WORK INSTRUCTION
The line containing "index tip: (539, 941)" marks the end; copy exactly all lines from the start of the material up to and including it.

DATASET CONTENT
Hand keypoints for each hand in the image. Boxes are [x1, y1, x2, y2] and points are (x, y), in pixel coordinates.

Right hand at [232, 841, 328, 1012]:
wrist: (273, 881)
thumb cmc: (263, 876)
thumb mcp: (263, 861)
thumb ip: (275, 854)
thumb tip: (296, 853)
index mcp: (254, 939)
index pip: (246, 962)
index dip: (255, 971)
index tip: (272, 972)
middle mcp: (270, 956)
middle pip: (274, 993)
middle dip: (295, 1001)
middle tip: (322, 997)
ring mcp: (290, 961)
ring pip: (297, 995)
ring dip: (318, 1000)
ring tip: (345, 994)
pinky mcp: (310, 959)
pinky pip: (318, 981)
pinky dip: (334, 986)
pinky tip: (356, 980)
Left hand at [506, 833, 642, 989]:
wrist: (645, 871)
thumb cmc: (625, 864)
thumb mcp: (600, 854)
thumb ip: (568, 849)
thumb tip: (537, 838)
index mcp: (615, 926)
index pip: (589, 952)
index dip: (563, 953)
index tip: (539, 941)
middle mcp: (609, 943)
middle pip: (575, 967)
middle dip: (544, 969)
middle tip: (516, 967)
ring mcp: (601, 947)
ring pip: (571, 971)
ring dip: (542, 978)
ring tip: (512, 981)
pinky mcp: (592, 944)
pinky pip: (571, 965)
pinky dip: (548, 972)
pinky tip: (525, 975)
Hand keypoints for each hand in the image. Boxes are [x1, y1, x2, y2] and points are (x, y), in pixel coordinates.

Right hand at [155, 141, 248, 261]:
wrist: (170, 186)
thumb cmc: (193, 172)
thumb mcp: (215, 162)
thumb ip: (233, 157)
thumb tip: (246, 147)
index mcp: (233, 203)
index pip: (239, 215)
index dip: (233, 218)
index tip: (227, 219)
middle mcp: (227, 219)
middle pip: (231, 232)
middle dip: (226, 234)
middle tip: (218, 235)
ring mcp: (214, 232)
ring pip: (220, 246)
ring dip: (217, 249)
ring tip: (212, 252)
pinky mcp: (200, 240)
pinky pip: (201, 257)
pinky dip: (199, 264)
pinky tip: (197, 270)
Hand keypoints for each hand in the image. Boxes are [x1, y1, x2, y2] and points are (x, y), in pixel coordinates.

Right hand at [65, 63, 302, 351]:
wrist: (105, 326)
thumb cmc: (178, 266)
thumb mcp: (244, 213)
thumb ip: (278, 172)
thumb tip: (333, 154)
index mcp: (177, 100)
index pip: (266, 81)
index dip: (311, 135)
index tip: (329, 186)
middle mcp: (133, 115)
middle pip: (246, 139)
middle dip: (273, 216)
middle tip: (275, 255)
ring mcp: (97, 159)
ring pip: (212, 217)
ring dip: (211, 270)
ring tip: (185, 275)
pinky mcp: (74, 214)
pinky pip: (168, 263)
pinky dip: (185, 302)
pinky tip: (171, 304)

TASK RESPONSE
Hand keypoints for each hand in the image. Boxes are [x1, y1, x2, y2] and points are (x, y), in pixel coordinates.

Right hand at [232, 841, 328, 1012]:
wrist: (273, 881)
thumb cmc: (263, 876)
thumb mcp: (263, 861)
thumb ip: (275, 854)
thumb tip: (296, 853)
index mcp: (254, 939)
index pip: (246, 962)
index dip: (255, 971)
index tip: (272, 972)
middle mcp: (270, 956)
middle pip: (274, 993)
middle dip: (295, 1001)
middle tip: (322, 997)
ring mcp: (290, 961)
ring pip: (297, 995)
ring dip: (318, 1000)
ring tip: (345, 994)
pinky mcp: (310, 959)
pinky pip: (318, 981)
pinky dip: (334, 986)
pinky tip: (356, 980)
Left hand at [506, 833, 642, 989]:
wrist: (645, 871)
thumb cmc: (625, 864)
thumb mcp: (600, 854)
thumb ip: (568, 849)
thumb tip: (537, 838)
index mcp: (615, 926)
index pip: (589, 952)
index dip: (563, 953)
index tip: (539, 941)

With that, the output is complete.